No mystery in RCI backroom deals

The only party stung by the goings-on at the Roxas & Co., Inc. (RCI) are not the compradors who are helping themselves secure shares in a company that had long been moribund but the thousands of landless farmers who were fighting to win their piece arable land in the 2,941-hectares of Haciendas Palico, Banilad and Caylaway in Nasugbu, Batangas.

In December 2023, the farmers woke up to find that their claim was thrown to the gutter by the Department of Agrarian Reform (DAR), which swiftly decided to chop up the hacienda and deliver only 1,322 hectares to 1,200 farmer-beneficiaries under the Comprehensive Agrarian Reform Program (CARP), with RCI retaining the rest of the property.

Furious, the farmers fired their counsel who apparently acceded to the DAR decision without consulting with her clients. A new lawyer took over the case and maintained that the decision cannot be final and executory since the former counsel acted on her own to end the dispute that has dragged on for more than three decades. For the edification of readers, the DAR budget for land acquisition and distribution (LAD) for 2024 is a mind-boggling P6-million. DAR and RCI maintain the verdict is now etched in stone but the farmers are loath to accept that, saying the land to be doled out to them are not fertile and far from their communities.

Meanwhile, RCI, which already shut down its sugar central and sent their workers to pasture, was cutting deals with investors, including Leandro Leviste, the son of Sen. Loren Legarda, for a solar power generating venture, while 250 million treasury shares were sold on May 6 at P2 each to Stonebridge, a property developer owned by Madrigal heiress Ging Gonzalez-Montinola. Ging is the wife of RCI director Gigi Montinola, who quickly left his post.
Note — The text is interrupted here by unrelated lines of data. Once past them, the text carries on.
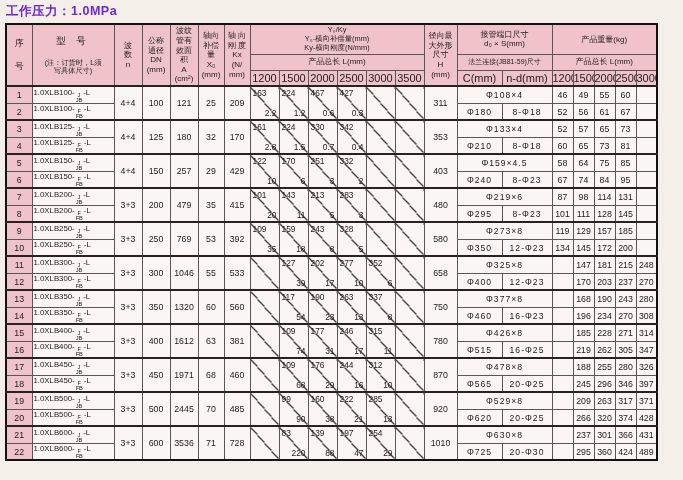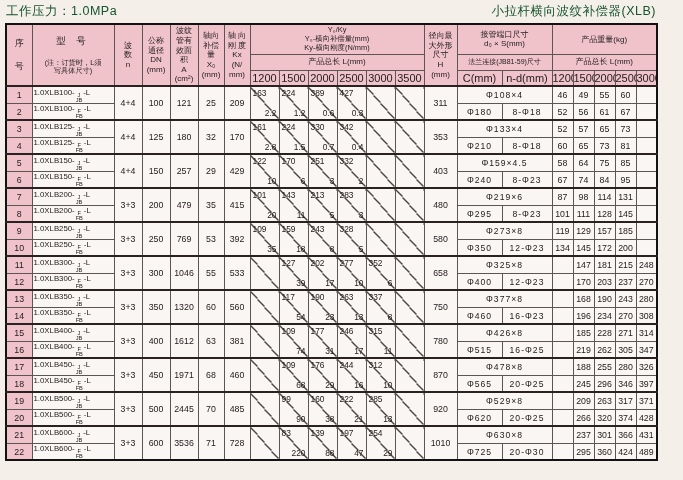"工作压力：1.0MPa" .title-left, .title-right { color: #14532d -> #6d28d9; font-weight: normal -> bold }
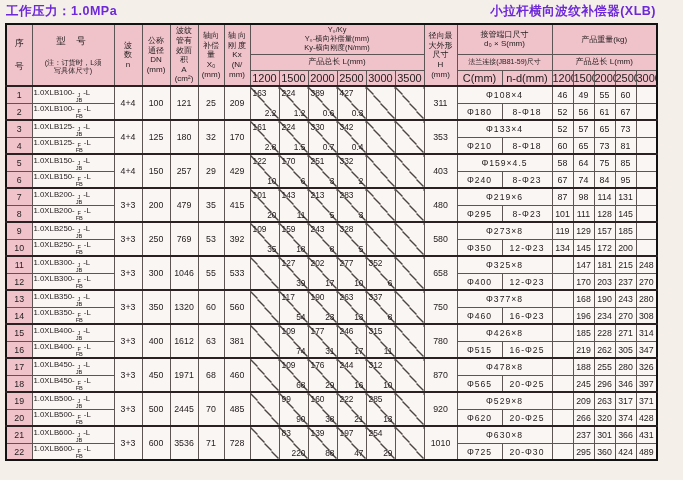"小拉杆横向波纹补偿器(XLB)" div.title-right { html: <div>小拉杆横向波纹补偿器(XLB)</div> -> none }
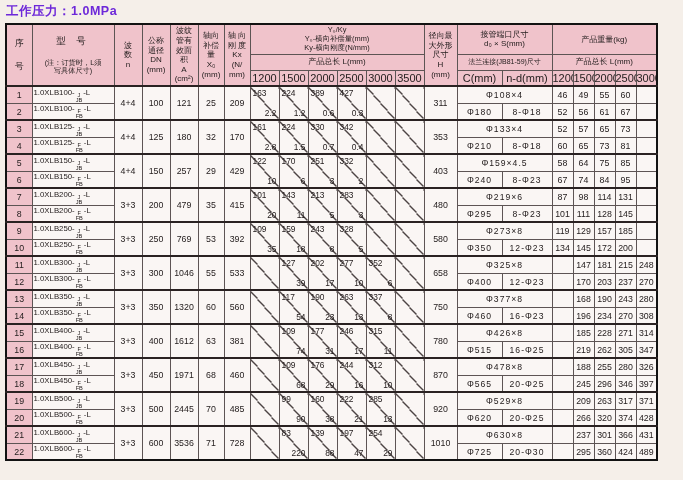"389" span.yv { text: 389 -> 467 }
RCI sold 66.93 million shares at 44 centavos each on January 16, just four days after management updated the directors on the status of the cases before DAR. The department issued an order dividing the 2,644-hectare haciendas in Nasugbu, Batangas evenly between RCI and 1,200 farmers on Dec. 29, 2023, and claimed that the order became final on Jan. 30, 2024 after no party filed any motion for reconsideration or appeal within the 15-day mandatory period following the issuance of the order. The farmers have appealed the DAR decision before the Presidential Agrarian Reform Council (PARC), which can still reverse the order.

RCI sold big chunks of treasury shares in two batches – 75 million shares at 65 centavos each on February 20 and 75 million shares at 69 centavos each on March 7. RCI did not reveal the buyer or buyers of the treasury shares which have since rocketed to a high of P4 due to aggressive bargain hunting by Leviste, who sits on the board of SPNEC along with RCI chairman Pedro Roxas.

In contrast, RCI promptly identified Stonebridge, owned by Madrigal heiress Ging Gonzalez-Montinola as the purchaser of 250 million of the 300 million treasury shares sold for P2 each (way below market price) on May 6. Ging is the wife of former RCI director Gigi Montinola. Still, RCI remains mum on who the buyer of the remaining 50 million shares is.

Nasugbu, Batangas Mayor Antonio Jose A. Barcelon is also gunning after RCI, saying the Roxas and Elizalde families have failed to pay the real property taxes (RPT) on the hacienda lands mortgaged to the Bank of the Philippine Islands (BPI.) Barcelon said that he would revoke RCI’s business permits if the company fails to pay. RCI is sinking under P3.9 billion in long-term debt, a third of which is owed to BPI but it says it only has landholdings in Nasugbu and does not operate any business there. But idle landholdings are not exempt from taxes.